Content starts

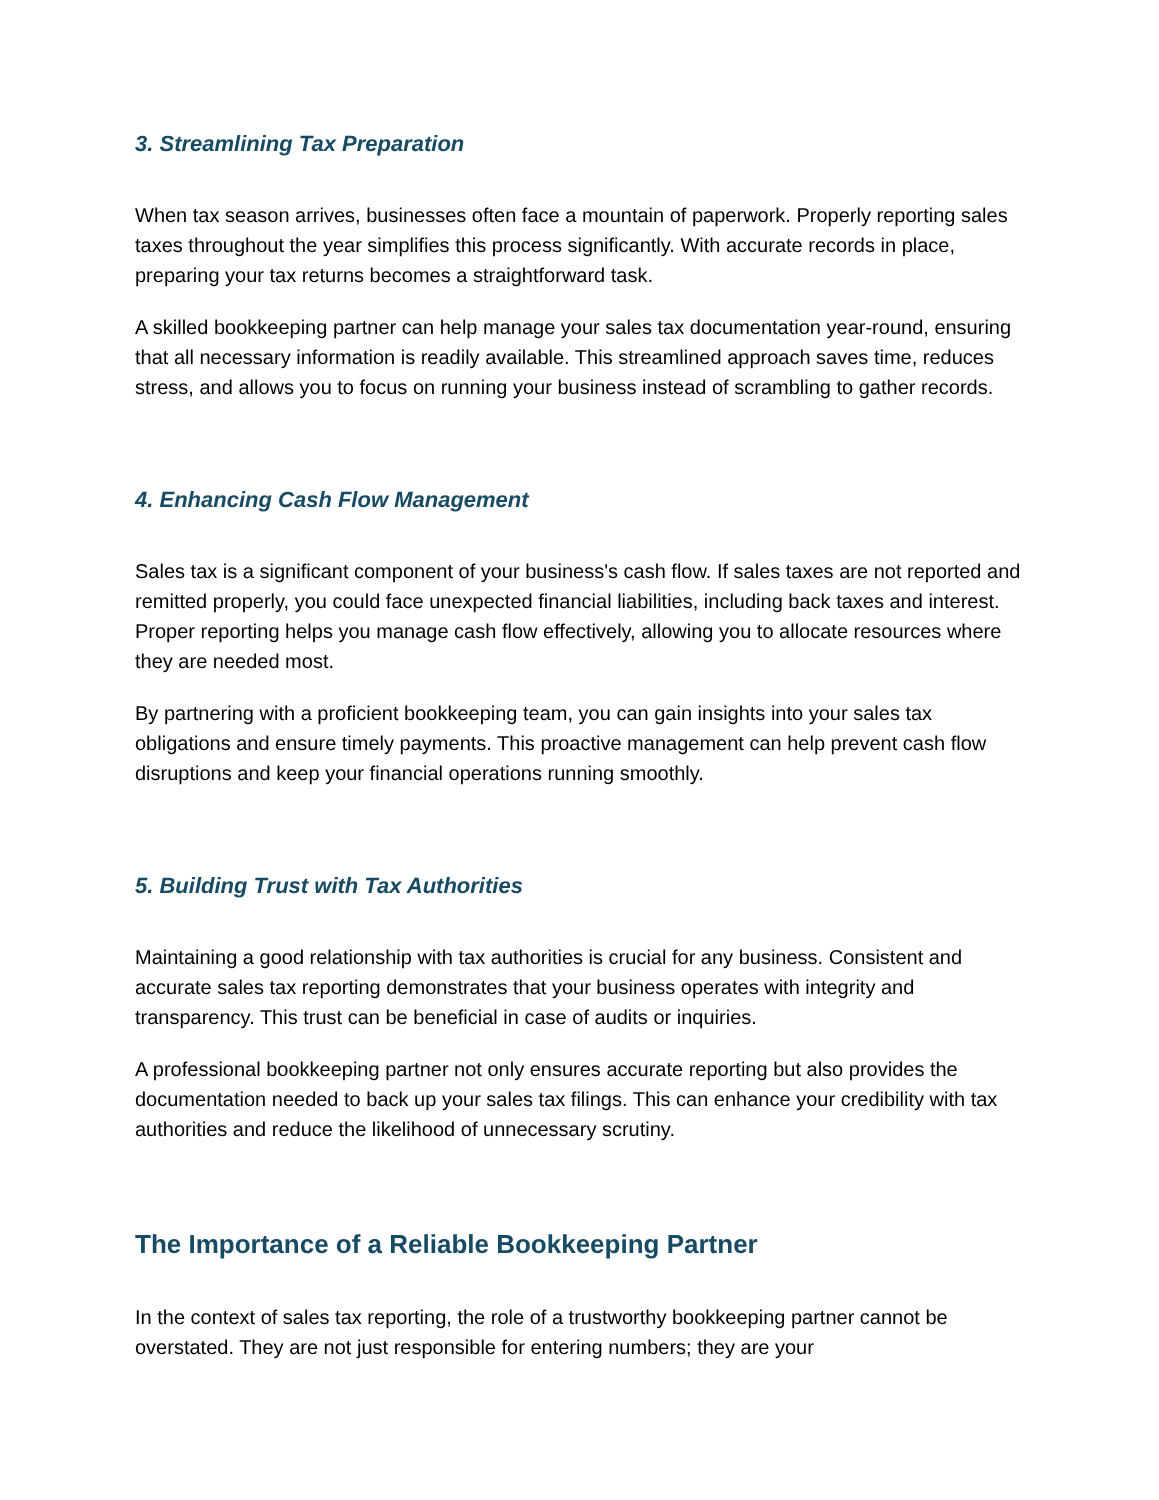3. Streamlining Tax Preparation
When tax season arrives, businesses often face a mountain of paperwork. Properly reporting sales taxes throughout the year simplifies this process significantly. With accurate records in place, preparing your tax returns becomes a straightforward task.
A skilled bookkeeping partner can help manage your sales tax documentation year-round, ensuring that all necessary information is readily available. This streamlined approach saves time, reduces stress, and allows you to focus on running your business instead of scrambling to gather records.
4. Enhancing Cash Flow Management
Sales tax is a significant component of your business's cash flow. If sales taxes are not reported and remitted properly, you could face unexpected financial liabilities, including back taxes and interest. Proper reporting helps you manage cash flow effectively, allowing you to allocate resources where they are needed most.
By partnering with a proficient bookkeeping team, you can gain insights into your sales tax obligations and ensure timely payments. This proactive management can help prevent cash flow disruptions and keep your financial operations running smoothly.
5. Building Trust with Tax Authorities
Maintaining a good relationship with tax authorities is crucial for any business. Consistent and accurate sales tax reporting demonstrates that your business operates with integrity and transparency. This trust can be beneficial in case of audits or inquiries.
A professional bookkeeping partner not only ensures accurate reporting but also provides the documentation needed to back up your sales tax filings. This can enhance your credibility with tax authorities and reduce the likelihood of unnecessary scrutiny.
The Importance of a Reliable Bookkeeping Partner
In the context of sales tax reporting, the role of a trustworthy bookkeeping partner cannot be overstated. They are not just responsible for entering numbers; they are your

Content ends
Content starts

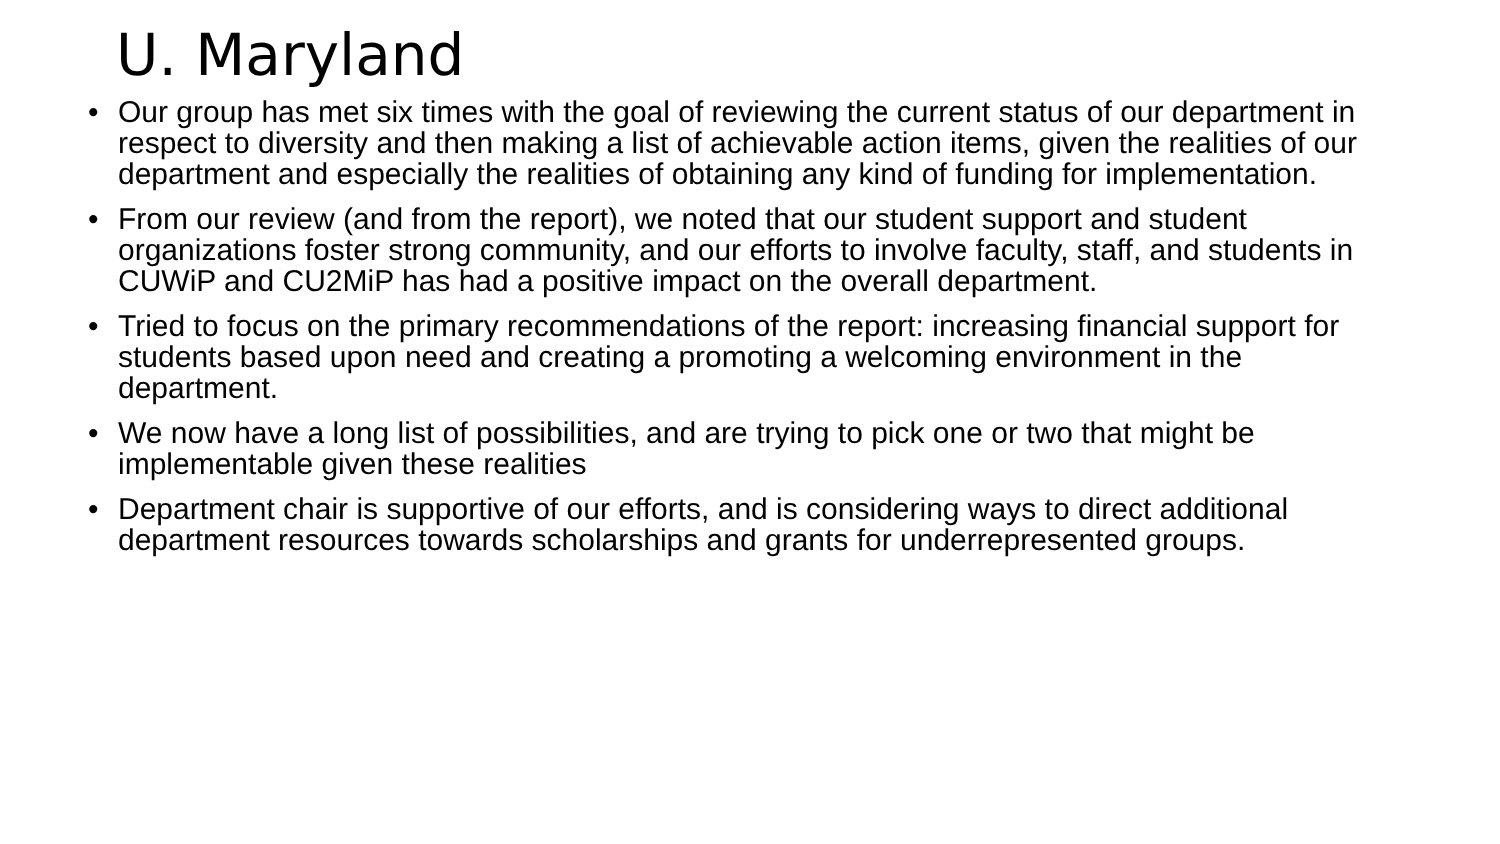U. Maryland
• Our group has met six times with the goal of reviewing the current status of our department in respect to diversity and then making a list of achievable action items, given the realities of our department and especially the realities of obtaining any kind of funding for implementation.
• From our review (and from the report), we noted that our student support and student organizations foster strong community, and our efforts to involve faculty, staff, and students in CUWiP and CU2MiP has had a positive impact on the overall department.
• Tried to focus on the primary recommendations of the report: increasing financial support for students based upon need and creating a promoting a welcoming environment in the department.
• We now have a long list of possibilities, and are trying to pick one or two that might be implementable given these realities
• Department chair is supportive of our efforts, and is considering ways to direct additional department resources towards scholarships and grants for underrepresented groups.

Content ends
Content starts

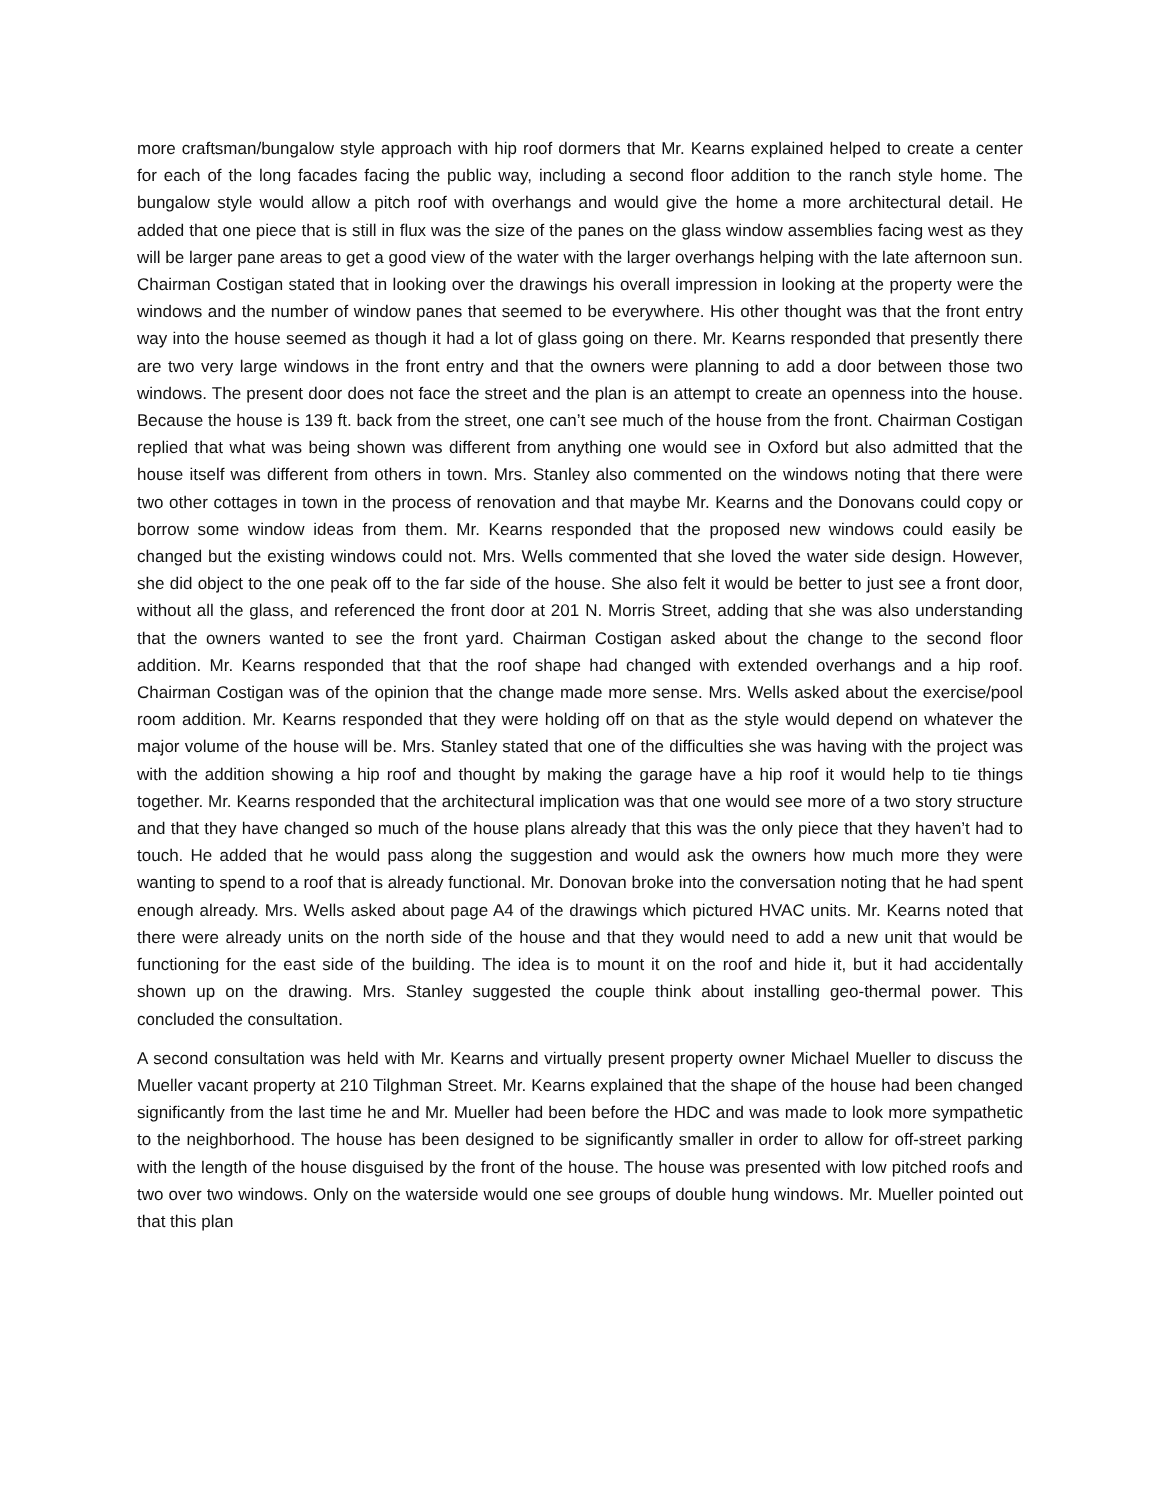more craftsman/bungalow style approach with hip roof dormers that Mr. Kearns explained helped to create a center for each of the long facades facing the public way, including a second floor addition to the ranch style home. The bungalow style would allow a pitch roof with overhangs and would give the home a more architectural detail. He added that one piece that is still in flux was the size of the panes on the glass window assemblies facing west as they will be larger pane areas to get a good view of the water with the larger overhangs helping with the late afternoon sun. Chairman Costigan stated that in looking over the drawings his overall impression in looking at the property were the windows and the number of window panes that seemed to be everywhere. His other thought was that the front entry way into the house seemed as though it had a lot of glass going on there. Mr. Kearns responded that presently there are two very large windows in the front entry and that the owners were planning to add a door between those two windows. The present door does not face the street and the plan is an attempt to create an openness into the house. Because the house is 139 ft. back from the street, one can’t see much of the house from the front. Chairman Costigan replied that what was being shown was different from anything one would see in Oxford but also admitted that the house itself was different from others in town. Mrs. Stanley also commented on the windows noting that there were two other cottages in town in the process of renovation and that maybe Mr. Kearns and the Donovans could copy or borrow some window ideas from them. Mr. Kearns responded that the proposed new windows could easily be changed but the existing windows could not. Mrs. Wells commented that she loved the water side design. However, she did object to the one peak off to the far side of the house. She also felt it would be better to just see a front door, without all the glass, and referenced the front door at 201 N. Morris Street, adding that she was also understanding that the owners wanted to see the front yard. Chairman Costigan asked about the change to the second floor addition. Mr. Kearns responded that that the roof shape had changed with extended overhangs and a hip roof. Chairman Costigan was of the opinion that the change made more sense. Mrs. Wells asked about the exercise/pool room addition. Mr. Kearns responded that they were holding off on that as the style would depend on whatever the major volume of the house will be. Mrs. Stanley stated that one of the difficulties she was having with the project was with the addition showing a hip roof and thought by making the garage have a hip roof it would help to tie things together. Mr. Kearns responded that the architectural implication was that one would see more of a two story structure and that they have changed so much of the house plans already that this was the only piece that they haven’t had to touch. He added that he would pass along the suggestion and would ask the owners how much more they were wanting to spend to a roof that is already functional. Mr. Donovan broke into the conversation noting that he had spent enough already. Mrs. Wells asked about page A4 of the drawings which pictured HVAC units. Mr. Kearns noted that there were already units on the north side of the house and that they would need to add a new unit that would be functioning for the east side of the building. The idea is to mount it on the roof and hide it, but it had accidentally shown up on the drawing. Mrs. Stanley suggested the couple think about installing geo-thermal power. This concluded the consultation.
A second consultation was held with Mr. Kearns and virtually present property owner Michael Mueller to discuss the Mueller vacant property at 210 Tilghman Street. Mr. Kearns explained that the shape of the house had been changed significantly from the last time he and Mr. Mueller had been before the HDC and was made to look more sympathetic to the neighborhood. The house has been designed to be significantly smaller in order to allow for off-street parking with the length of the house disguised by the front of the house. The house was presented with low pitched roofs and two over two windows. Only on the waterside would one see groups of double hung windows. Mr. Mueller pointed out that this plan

Content ends

## EXERCISE DESCRIPTION:
Take the entries above and copy exactly the lines starting at the one with "3. Streamlining Tax Preparation" and ending at the one with "Maintaining a good"; nothing outside that span, and no pictures.

## TASK OUTPUT:
3. Streamlining Tax Preparation
When tax season arrives, businesses often face a mountain of paperwork. Properly reporting sales taxes throughout the year simplifies this process significantly. With accurate records in place, preparing your tax returns becomes a straightforward task.
A skilled bookkeeping partner can help manage your sales tax documentation year-round, ensuring that all necessary information is readily available. This streamlined approach saves time, reduces stress, and allows you to focus on running your business instead of scrambling to gather records.
4. Enhancing Cash Flow Management
Sales tax is a significant component of your business's cash flow. If sales taxes are not reported and remitted properly, you could face unexpected financial liabilities, including back taxes and interest. Proper reporting helps you manage cash flow effectively, allowing you to allocate resources where they are needed most.
By partnering with a proficient bookkeeping team, you can gain insights into your sales tax obligations and ensure timely payments. This proactive management can help prevent cash flow disruptions and keep your financial operations running smoothly.
5. Building Trust with Tax Authorities
Maintaining a good relationship with tax authorities is crucial for any business. Consistent and accurate sales tax reporting demonstrates that your business operates with integrity and transparency. This trust can be beneficial in case of audits or inquiries.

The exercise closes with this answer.